━━ Record excerpts ━━
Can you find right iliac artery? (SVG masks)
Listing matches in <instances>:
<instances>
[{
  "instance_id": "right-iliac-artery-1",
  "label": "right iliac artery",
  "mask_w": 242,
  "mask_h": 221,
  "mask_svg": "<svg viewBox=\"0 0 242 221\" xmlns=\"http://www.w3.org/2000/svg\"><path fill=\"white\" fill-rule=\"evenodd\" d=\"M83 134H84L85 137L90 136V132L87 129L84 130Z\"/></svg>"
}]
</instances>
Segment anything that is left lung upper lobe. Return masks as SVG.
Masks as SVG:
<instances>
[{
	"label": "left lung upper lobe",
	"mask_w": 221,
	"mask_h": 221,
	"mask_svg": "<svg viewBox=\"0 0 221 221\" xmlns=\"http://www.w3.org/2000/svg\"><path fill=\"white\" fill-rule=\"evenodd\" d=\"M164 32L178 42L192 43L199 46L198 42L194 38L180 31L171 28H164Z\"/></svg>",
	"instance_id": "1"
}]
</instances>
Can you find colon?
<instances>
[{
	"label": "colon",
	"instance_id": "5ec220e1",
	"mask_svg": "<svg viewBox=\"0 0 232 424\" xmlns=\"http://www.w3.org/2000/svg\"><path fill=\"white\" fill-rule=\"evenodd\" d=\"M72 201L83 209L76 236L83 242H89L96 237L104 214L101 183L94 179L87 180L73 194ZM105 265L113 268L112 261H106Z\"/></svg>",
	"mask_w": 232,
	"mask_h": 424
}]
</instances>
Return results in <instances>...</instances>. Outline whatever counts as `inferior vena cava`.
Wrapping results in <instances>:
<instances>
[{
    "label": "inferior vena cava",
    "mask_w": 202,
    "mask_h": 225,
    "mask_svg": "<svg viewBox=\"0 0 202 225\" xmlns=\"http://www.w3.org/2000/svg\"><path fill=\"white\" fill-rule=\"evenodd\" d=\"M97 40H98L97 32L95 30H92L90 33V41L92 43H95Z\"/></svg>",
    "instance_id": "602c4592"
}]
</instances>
━━━
Requirement -
Give the lines of the records above as a JSON list of strings, one string per line, leaving out blank lines.

Worked solution -
[
  "Can you find right iliac artery? (SVG masks)",
  "Listing matches in <instances>:",
  "<instances>",
  "[{",
  "  \"instance_id\": \"right-iliac-artery-1\",",
  "  \"label\": \"right iliac artery\",",
  "  \"mask_w\": 242,",
  "  \"mask_h\": 221,",
  "  \"mask_svg\": \"<svg viewBox=\\\"0 0 242 221\\\" xmlns=\\\"http://www.w3.org/2000/svg\\\"><path fill=\\\"white\\\" fill-rule=\\\"evenodd\\\" d=\\\"M83 134H84L85 137L90 136V132L87 129L84 130Z\\\"/></svg>\"",
  "}]",
  "</instances>",
  "Segment anything that is left lung upper lobe. Return masks as SVG.",
  "Masks as SVG:",
  "<instances>",
  "[{",
  "\t\"label\": \"left lung upper lobe\",",
  "\t\"mask_w\": 221,",
  "\t\"mask_h\": 221,",
  "\t\"mask_svg\": \"<svg viewBox=\\\"0 0 221 221\\\" xmlns=\\\"http://www.w3.org/2000/svg\\\"><path fill=\\\"white\\\" fill-rule=\\\"evenodd\\\" d=\\\"M164 32L178 42L192 43L199 46L198 42L194 38L180 31L171 28H164Z\\\"/></svg>\",",
  "\t\"instance_id\": \"1\"",
  "}]",
  "</instances>",
  "Can you find colon?",
  "<instances>",
  "[{",
  "\t\"label\": \"colon\",",
  "\t\"instance_id\": \"5ec220e1\",",
  "\t\"mask_svg\": \"<svg viewBox=\\\"0 0 232 424\\\" xmlns=\\\"http://www.w3.org/2000/svg\\\"><path fill=\\\"white\\\" fill-rule=\\\"evenodd\\\" d=\\\"M72 201L83 209L76 236L83 242H89L96 237L104 214L101 183L94 179L87 180L73 194ZM105 265L113 268L112 261H106Z\\\"/></svg>\",",
  "\t\"mask_w\": 232,",
  "\t\"mask_h\": 424",
  "}]",
  "</instances>",
  "Return results in <instances>...</instances>. Outline whatever counts as `inferior vena cava`.",
  "Wrapping results in <instances>:",
  "<instances>",
  "[{",
  "    \"label\": \"inferior vena cava\",",
  "    \"mask_w\": 202,",
  "    \"mask_h\": 225,",
  "    \"mask_svg\": \"<svg viewBox=\\\"0 0 202 225\\\" xmlns=\\\"http://www.w3.org/2000/svg\\\"><path fill=\\\"white\\\" fill-rule=\\\"evenodd\\\" d=\\\"M97 40H98L97 32L95 30H92L90 33V41L92 43H95Z\\\"/></svg>\",",
  "    \"instance_id\": \"602c4592\"",
  "}]",
  "</instances>"
]